Tears streamed down my face. I sat next to my husband in the back row of our little Quaker meeting house while dear Friend Peg spoke about violence and guns and bearing witness and having hope. She spoke about honoring others, recognizing our shared humanity, and living out our love for each other.


I quickly beckoned for a pencil and scribbled a note to my Bugs (the nickname my husband I use for each other):  “If your heart gets broken, I will hold you.” We stared straight ahead, barely looking at each other, with one giant shared lump in each of our throats.


I cautiously looped my arm around his shoulder, gently placing my hand on his back. I rested my head on his shoulder as he rested his head softly against me. I felt myself listening to his body, waiting to be sure he wanted me in his space, so as not to interrupt his own experience of listening and sinking into the silence of open worship on his own terms.

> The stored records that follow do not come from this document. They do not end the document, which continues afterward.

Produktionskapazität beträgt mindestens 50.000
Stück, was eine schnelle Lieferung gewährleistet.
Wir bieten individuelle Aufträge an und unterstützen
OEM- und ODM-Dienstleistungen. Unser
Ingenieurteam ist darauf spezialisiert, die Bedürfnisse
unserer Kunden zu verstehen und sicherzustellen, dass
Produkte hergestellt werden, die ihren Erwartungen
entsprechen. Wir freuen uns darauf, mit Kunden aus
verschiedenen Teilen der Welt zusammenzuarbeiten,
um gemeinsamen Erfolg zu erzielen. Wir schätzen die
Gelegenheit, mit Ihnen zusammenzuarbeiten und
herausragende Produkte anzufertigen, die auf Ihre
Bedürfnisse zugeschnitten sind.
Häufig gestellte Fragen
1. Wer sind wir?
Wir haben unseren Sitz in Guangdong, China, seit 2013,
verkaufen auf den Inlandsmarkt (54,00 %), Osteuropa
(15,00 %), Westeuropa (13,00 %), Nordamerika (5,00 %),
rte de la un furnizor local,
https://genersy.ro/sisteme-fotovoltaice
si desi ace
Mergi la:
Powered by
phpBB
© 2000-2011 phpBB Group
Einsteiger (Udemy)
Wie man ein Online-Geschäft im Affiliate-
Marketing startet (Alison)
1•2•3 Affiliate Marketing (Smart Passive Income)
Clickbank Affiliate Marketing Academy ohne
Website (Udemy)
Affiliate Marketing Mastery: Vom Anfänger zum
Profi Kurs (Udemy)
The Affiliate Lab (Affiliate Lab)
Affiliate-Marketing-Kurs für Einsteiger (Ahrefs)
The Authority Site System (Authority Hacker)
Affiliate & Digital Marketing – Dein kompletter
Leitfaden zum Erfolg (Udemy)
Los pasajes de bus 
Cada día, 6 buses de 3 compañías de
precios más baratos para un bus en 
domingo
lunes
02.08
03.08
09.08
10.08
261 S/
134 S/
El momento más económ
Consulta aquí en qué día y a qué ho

This was a spiritual experience.


Tears streamed down my face freely as I felt an ever so slight shaking from underneath my arm. Out of the corner of my eye, I witnessed him reaching to wipe the corner of his eye with his sleeve.


This was a spiritual experience.  For both of us.

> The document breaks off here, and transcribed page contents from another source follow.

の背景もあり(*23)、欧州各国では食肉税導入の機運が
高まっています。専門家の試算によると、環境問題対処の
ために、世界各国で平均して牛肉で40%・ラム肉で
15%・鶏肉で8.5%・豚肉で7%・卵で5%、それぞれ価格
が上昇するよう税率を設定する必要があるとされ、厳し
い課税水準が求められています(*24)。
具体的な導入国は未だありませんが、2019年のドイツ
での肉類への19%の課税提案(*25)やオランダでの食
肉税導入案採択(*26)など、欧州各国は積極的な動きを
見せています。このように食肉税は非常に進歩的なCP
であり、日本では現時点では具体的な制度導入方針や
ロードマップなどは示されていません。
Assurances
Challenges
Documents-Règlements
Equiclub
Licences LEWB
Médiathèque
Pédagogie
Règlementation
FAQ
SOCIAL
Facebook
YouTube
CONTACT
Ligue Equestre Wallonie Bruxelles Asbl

As is true in my experience of all heartfelt human connection.


I had to leave early that day, and it took me an hour to unravel and process those tears. I’d cried them before, especially often that weekend as my husband I discussed our feelings openly while pondering some major changes in our relationship.


Those were not tears of sadness. And while they were most certainly tears of pain, they were also tears of freedom and tears of joy. These were tears that represented our ever continuing transformation. These tears gave voice to my (our?) pain and offered a river of hope to wash it all away.

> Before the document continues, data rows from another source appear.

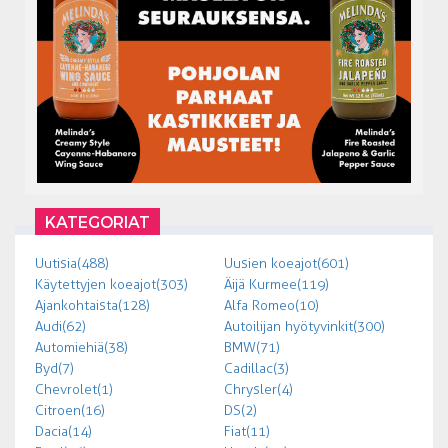
KATEGORIAT
Uutisia (488)
Uusien koeajot (601)
Käytettyjen koeajot (303)
Äijä Kurmee (119)
Ajankohtaista (128)
Alfa Romeo (10)
Audi (62)
Autoilijan hyötyvinkit (300)
Automiehiä (38)
BMW (71)
Byd (7)
Cadillac (3)
Chevrolet (1)
Chrysler (4)
Citroen (16)
DS (2)
Dacia (14)
Fiat (11)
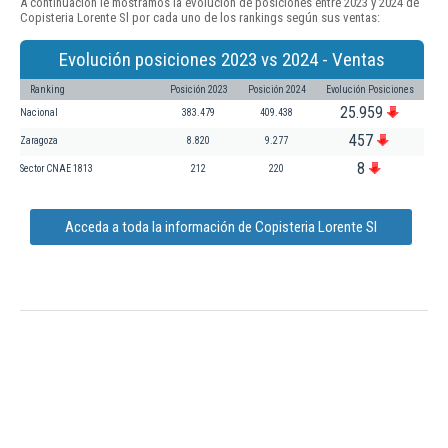
A continuación le mostramos la evolución de posiciones entre 2023 y 2024 de
Copisteria Lorente Sl por cada uno de los rankings según sus ventas:
Evolución posiciones 2023 vs 2024 - Ventas
Ranking
Posición 2023
Posición 2024
Evolución Posiciones
25.959
Nacional
383.479
409.438
457
Zaragoza
8.820
9.277
8
Sector CNAE 1813
212
220
Acceda a toda la información de Copisteria Lorente Sl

These tears represented the deepest form of love I’ve ever felt. Thirteen years in the making. A gratitude for all that’s been shared and all that we ARE, mixed with hope for all that we can be, both as individuals and as partners, as we continue learning how to feel openly and honestly while pursuing our best selves.


And with these tears, I can finally recognize and actually FEEL, for the first time perhaps in my entire life, that my body truly belongs to me. I own every single piece.